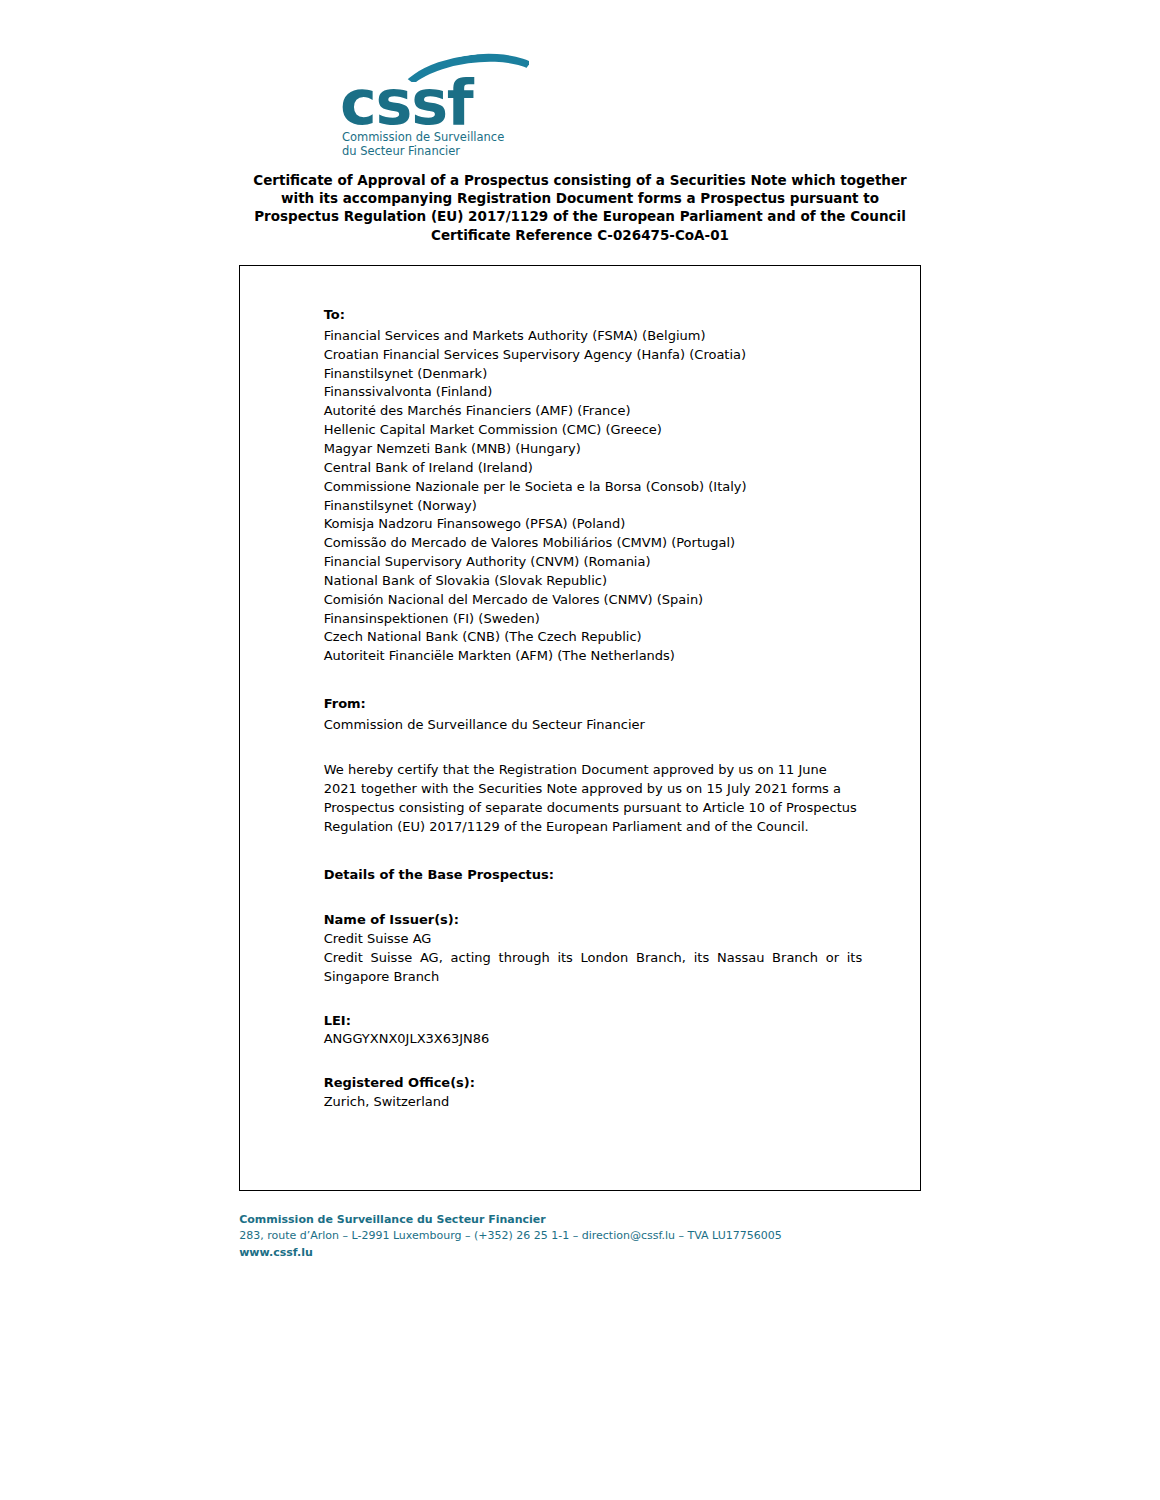cssf
Commission de Surveillance
du Secteur Financier
Certificate of Approval of a Prospectus consisting of a Securities Note which together
with its accompanying Registration Document forms a Prospectus pursuant to
Prospectus Regulation (EU) 2017/1129 of the European Parliament and of the Council
Certificate Reference C-026475-CoA-01
To:
Financial Services and Markets Authority (FSMA) (Belgium)
Croatian Financial Services Supervisory Agency (Hanfa) (Croatia)
Finanstilsynet (Denmark)
Finanssivalvonta (Finland)
Autorité des Marchés Financiers (AMF) (France)
Hellenic Capital Market Commission (CMC) (Greece)
Magyar Nemzeti Bank (MNB) (Hungary)
Central Bank of Ireland (Ireland)
Commissione Nazionale per le Societa e la Borsa (Consob) (Italy)
Finanstilsynet (Norway)
Komisja Nadzoru Finansowego (PFSA) (Poland)
Comissão do Mercado de Valores Mobiliários (CMVM) (Portugal)
Financial Supervisory Authority (CNVM) (Romania)
National Bank of Slovakia (Slovak Republic)
Comisión Nacional del Mercado de Valores (CNMV) (Spain)
Finansinspektionen (FI) (Sweden)
Czech National Bank (CNB) (The Czech Republic)
Autoriteit Financiële Markten (AFM) (The Netherlands)
From:
Commission de Surveillance du Secteur Financier
We hereby certify that the Registration Document approved by us on 11 June 2021 together with the Securities Note approved by us on 15 July 2021 forms a Prospectus consisting of separate documents pursuant to Article 10 of Prospectus Regulation (EU) 2017/1129 of the European Parliament and of the Council.
Details of the Base Prospectus:
Name of Issuer(s):
Credit Suisse AG
Credit Suisse AG, acting through its London Branch, its Nassau Branch or its Singapore Branch
LEI:
ANGGYXNX0JLX3X63JN86
Registered Office(s):
Zurich, Switzerland
Commission de Surveillance du Secteur Financier
283, route d’Arlon – L-2991 Luxembourg – (+352) 26 25 1-1 – direction@cssf.lu – TVA LU17756005
www.cssf.lu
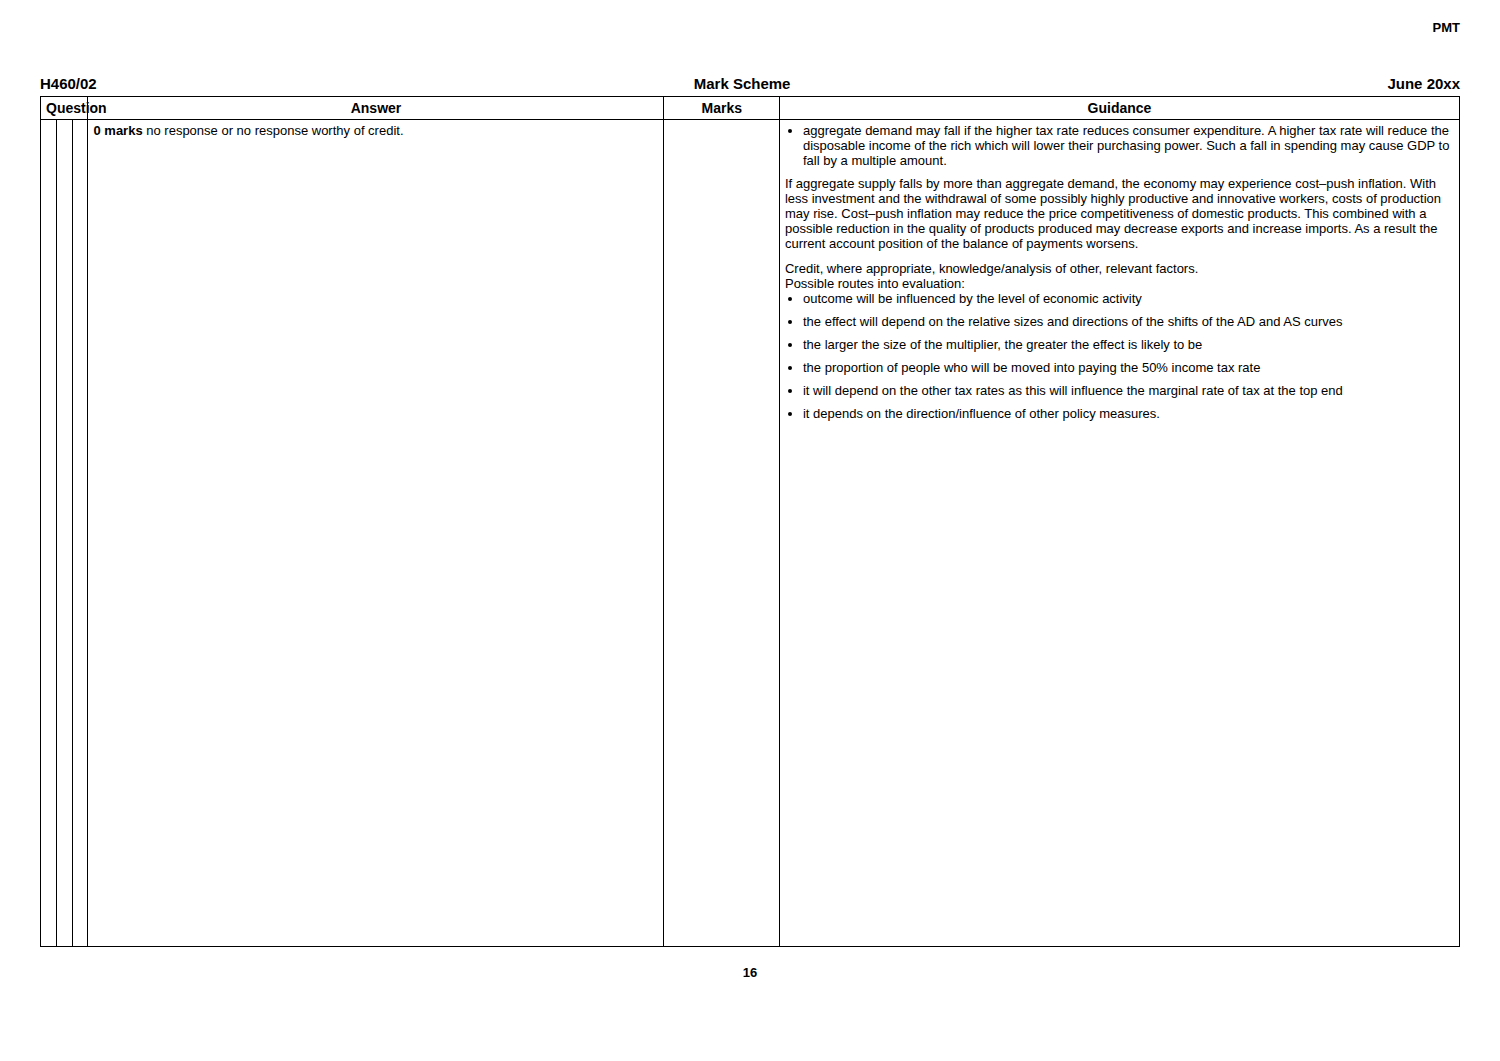PMT
H460/02 Mark Scheme June 20xx
| Question | Answer | Marks | Guidance |
| --- | --- | --- | --- |
| | | | 0 marks no response or no response worthy of credit. | | aggregate demand may fall if the higher tax rate reduces consumer expenditure. A higher tax rate will reduce the disposable income of the rich which will lower their purchasing power. Such a fall in spending may cause GDP to fall by a multiple amount. If aggregate supply falls by more than aggregate demand, the economy may experience cost–push inflation. With less investment and the withdrawal of some possibly highly productive and innovative workers, costs of production may rise. Cost–push inflation may reduce the price competitiveness of domestic products. This combined with a possible reduction in the quality of products produced may decrease exports and increase imports. As a result the current account position of the balance of payments worsens. Credit, where appropriate, knowledge/analysis of other, relevant factors. Possible routes into evaluation: outcome will be influenced by the level of economic activity the effect will depend on the relative sizes and directions of the shifts of the AD and AS curves the larger the size of the multiplier, the greater the effect is likely to be the proportion of people who will be moved into paying the 50% income tax rate it will depend on the other tax rates as this will influence the marginal rate of tax at the top end it depends on the direction/influence of other policy measures. |
16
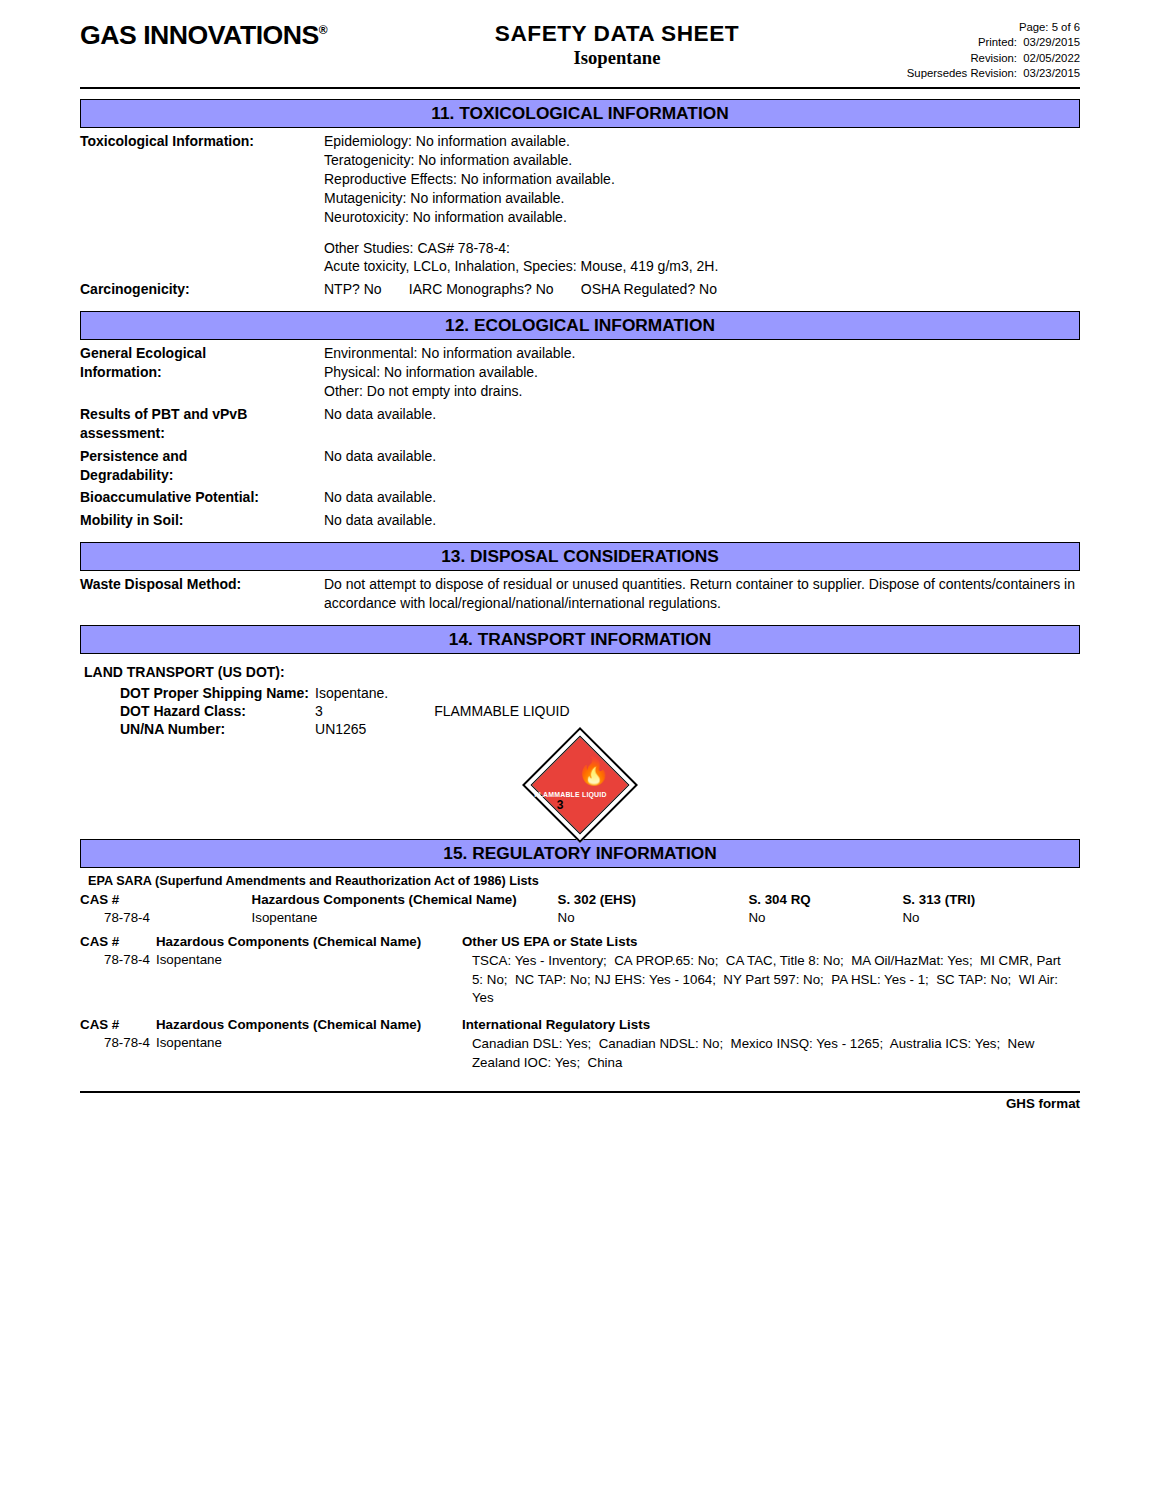GAS INNOVATIONS®
SAFETY DATA SHEET
Isopentane
Page: 5 of 6
Printed: 03/29/2015
Revision: 02/05/2022
Supersedes Revision: 03/23/2015
11. TOXICOLOGICAL INFORMATION
| Toxicological Information: | Epidemiology: No information available. Teratogenicity: No information available. Reproductive Effects: No information available. Mutagenicity: No information available. Neurotoxicity: No information available. Other Studies: CAS# 78-78-4: Acute toxicity, LCLo, Inhalation, Species: Mouse, 419 g/m3, 2H. |
| Carcinogenicity: | NTP? No IARC Monographs? No OSHA Regulated? No |
12. ECOLOGICAL INFORMATION
| General Ecological Information: | Environmental: No information available. Physical: No information available. Other: Do not empty into drains. |
| Results of PBT and vPvB assessment: | No data available. |
| Persistence and Degradability: | No data available. |
| Bioaccumulative Potential: | No data available. |
| Mobility in Soil: | No data available. |
13. DISPOSAL CONSIDERATIONS
| Waste Disposal Method: | Do not attempt to dispose of residual or unused quantities. Return container to supplier. Dispose of contents/containers in accordance with local/regional/national/international regulations. |
14. TRANSPORT INFORMATION
LAND TRANSPORT (US DOT):
| DOT Proper Shipping Name: | Isopentane. | |
| DOT Hazard Class: | 3 | FLAMMABLE LIQUID |
| UN/NA Number: | UN1265 | |
🔥
FLAMMABLE LIQUID
3
15. REGULATORY INFORMATION
EPA SARA (Superfund Amendments and Reauthorization Act of 1986) Lists
| CAS # | Hazardous Components (Chemical Name) | S. 302 (EHS) | S. 304 RQ | S. 313 (TRI) |
| --- | --- | --- | --- | --- |
| 78-78-4 | Isopentane | No | No | No |
| CAS # | Hazardous Components (Chemical Name) | Other US EPA or State Lists |
| --- | --- | --- |
| 78-78-4 | Isopentane | TSCA: Yes - Inventory; CA PROP.65: No; CA TAC, Title 8: No; MA Oil/HazMat: Yes; MI CMR, Part 5: No; NC TAP: No; NJ EHS: Yes - 1064; NY Part 597: No; PA HSL: Yes - 1; SC TAP: No; WI Air: Yes |
| CAS # | Hazardous Components (Chemical Name) | International Regulatory Lists |
| --- | --- | --- |
| 78-78-4 | Isopentane | Canadian DSL: Yes; Canadian NDSL: No; Mexico INSQ: Yes - 1265; Australia ICS: Yes; New Zealand IOC: Yes; China |
GHS format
·····
Brief
Of the lines above, copy each that contains "European".

Problem solution
Prospectus Regulation (EU) 2017/1129 of the European Parliament and of the Council
We hereby certify that the Registration Document approved by us on 11 June 2021 together with the Securities Note approved by us on 15 July 2021 forms a Prospectus consisting of separate documents pursuant to Article 10 of Prospectus Regulation (EU) 2017/1129 of the European Parliament and of the Council.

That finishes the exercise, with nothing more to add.